## 課題
熊野・八坂神社の記事によると、熊野神社の祭礼日は何月何日ですか。

## 記事
□ □ □
熊野・八坂神社

糸島市有田562-2(平成22年4月5日)

東経130度13分18.95秒、北緯33度32分19.05秒に鎮座。

 この神社は筑前前原駅の南東約2.6km、564号線沿いに鎮座しています。
 564号線の拡張工事のため神社の前は削られ、玉垣や境内社が新しく造成されていました。境内までは石段の参道が続きますが、参道脇や斜面には桜や躑躅が植えられ、緑の中にピンクや赤のお花の色が浮き出て見えました。
 境内入口には一見江戸時代初期に作られたような、でも本当は天保4年生まれの胴長狛犬がおり、ビックリさせられました。境内奥には、双殿造りと呼ばれる、2つの社を1つの拝殿で繋ぐ珍しい形式の拝殿が建ち、その後ろにはそれぞれの本殿が建立されています。又、拝殿前にはとても堂々とした狛犬が居ます。

 御祭神:伊邪那岐命、事解男之命、速玉之男命(熊野神社)、速須佐之男尊(八坂神社)
 祭礼日:7月15日(八坂神社)、10月17日(熊野神社)
 境内社:塞ノ神
 由緒:熊野神社の由来
 古くより熊野三社権現社と云って、有田の産神である。神仏混淆で境内に阿弥陀堂があり社僧石橋坊が奉祀していた。永禄12年(1565)将軍足利義昭の代、当時怡土城主原田隆種公の発願により有田領主に命じて建立せしめ、更に天正12年(1584)再建し熊野神社とする。
 原田家隆盛の昔は祭礼も盛んで、前原海岸まで神幸が行われていた。今も前原上新町に権現汐井浜と刻んだ石碑がある。
□ □ □
## 提供された記録
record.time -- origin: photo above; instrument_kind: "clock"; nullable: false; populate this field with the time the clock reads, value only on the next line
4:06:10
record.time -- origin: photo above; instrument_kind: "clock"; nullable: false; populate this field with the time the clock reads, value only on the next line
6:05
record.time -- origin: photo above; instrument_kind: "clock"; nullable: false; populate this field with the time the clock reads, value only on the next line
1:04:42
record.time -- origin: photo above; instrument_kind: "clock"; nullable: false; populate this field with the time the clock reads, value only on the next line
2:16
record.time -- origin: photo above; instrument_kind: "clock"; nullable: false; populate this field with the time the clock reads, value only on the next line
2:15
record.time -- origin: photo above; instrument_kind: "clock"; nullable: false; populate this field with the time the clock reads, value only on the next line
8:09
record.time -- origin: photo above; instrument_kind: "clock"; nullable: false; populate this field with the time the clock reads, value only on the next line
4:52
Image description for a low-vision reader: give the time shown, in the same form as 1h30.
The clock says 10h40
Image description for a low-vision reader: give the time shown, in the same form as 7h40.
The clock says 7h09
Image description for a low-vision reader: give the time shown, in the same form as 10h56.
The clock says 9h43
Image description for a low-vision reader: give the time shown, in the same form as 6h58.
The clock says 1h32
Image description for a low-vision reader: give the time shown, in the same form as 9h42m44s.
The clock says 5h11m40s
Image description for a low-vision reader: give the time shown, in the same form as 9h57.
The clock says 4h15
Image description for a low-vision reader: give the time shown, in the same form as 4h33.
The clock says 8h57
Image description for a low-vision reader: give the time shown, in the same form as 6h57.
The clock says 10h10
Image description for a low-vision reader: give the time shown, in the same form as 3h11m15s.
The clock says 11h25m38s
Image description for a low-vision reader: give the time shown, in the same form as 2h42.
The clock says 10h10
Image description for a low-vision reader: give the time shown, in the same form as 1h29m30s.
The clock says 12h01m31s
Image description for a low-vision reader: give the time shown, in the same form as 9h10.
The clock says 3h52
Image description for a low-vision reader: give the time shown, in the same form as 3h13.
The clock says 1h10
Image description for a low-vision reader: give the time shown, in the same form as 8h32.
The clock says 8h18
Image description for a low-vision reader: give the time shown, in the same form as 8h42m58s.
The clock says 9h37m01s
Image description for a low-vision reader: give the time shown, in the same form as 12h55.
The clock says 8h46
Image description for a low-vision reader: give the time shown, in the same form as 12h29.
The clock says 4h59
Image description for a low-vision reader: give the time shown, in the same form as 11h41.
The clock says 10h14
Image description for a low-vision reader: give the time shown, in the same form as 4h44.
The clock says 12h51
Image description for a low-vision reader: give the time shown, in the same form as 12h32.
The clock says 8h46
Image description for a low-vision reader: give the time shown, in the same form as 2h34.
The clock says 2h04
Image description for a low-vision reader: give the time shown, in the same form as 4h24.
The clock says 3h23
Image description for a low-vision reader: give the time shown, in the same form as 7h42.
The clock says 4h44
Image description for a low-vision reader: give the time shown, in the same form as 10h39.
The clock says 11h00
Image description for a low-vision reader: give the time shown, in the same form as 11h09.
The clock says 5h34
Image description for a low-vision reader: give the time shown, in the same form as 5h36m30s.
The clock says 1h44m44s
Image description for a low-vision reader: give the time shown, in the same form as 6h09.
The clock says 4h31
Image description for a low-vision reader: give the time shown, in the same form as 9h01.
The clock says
□ □ □
## 解答
熊野神社の祭礼日は10月17日です。